Sam went over to the window and waited for Chloe to come into sight. Below him, the roof sloped down with tiles missing and ivy poking up and over the edges like green fingers. He could see Bones Wood rising up, the place where Aidan was cutting branches to make his shafts of light, so he could begin to build his chapel. And there was Nimbus’s cottage, high on the slope, at the edge of the valley, tiny as a toy house. Soon Chloe would be going inside.
He turned away. This attic is full of secrets, he thought, as he came across a pile of odd things; an old brown silk blouse, a dusty, glass sweet jar, full of silver sand, piles of old books. Then, as he was unknotting the puppets’ strings and putting them back into the box, he found a tiny notebook, hidden between the soft sheets of tissue paper. At least this would take his mind off Chloe.
‘EMILY PENFOLD 1942’
he read with interest.
‘RIDDLES FOR REFUGEES.’
Like me, he thought, that’s just how I feel; a refugee from London.

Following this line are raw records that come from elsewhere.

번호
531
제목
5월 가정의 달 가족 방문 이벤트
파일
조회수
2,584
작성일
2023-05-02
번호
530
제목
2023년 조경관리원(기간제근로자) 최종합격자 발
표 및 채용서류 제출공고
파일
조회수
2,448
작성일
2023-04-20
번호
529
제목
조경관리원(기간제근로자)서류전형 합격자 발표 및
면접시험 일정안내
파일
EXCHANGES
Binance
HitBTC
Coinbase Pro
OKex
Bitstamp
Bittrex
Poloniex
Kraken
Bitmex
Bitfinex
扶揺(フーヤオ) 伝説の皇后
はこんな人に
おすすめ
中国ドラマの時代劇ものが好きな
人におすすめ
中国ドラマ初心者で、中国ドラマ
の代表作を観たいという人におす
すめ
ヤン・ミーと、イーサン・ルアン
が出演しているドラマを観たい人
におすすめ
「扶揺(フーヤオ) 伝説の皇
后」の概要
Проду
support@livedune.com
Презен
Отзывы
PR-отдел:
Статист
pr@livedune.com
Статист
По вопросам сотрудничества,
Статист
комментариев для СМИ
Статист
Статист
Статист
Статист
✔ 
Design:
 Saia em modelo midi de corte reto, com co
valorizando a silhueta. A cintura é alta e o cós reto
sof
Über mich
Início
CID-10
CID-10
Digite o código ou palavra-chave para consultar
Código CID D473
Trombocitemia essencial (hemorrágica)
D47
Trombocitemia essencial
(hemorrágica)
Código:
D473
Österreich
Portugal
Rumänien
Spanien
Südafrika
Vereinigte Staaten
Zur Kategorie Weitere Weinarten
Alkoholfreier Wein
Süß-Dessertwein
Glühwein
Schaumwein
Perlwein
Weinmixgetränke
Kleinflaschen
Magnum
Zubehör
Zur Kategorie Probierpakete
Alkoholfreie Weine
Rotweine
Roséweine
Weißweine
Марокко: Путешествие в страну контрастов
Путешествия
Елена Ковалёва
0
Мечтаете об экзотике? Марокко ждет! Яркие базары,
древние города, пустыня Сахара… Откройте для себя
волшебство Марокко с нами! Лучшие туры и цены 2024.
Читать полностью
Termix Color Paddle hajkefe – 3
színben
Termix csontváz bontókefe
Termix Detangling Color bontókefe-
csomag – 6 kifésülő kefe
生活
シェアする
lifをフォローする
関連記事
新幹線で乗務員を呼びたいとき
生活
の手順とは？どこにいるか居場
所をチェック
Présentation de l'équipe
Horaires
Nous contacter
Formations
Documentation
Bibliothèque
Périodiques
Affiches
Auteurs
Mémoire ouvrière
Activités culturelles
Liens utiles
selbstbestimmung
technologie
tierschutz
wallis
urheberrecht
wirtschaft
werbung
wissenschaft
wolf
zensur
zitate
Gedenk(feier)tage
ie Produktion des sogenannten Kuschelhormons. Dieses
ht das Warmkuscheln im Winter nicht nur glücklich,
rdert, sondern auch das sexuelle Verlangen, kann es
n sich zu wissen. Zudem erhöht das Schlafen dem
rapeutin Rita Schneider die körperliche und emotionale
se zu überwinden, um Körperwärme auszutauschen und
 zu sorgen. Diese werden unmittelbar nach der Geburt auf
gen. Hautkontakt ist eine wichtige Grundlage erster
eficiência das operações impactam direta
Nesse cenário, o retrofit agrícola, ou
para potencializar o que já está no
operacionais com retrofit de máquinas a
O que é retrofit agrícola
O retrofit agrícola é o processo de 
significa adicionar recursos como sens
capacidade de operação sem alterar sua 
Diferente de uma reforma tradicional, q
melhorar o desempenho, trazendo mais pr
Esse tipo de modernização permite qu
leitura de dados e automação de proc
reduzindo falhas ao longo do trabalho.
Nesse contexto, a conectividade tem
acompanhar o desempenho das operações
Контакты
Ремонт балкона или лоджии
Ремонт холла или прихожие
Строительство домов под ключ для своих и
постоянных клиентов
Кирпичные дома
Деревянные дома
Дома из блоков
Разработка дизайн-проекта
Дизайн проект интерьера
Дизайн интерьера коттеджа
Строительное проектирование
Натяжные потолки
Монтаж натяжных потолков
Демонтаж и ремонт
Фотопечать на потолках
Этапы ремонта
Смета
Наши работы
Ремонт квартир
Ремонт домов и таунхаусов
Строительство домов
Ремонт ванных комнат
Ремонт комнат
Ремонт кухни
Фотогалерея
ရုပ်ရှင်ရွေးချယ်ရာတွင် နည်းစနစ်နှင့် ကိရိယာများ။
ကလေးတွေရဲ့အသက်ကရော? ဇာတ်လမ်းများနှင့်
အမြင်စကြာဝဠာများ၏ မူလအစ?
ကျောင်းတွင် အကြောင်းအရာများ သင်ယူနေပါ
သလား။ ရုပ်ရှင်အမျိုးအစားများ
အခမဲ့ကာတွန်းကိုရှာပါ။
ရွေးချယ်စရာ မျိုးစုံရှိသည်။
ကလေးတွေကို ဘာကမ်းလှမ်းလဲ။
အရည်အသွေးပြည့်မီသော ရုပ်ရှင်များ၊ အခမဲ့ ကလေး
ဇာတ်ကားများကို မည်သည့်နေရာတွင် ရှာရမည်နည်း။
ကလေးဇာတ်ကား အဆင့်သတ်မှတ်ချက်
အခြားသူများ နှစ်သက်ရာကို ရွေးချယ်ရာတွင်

The riddles were written carefully, in a fine copperplate.
1)
Where the shadow of the sun
Falls to East the hunt is on.
2) Unless beneath the stone
the clue is found
Dark will rebound.
Mad as Chloe, he thought. He put the puppets and the notebook back in the box and went downstairs. Now he would have to invent something else to stop himself from wanting to strangle Chloe. Leela? But she was busy with the housework, going round the mansion with a feather duster. Tyler might be the answer – Tyler, with his dog Judy and his cow Daisy.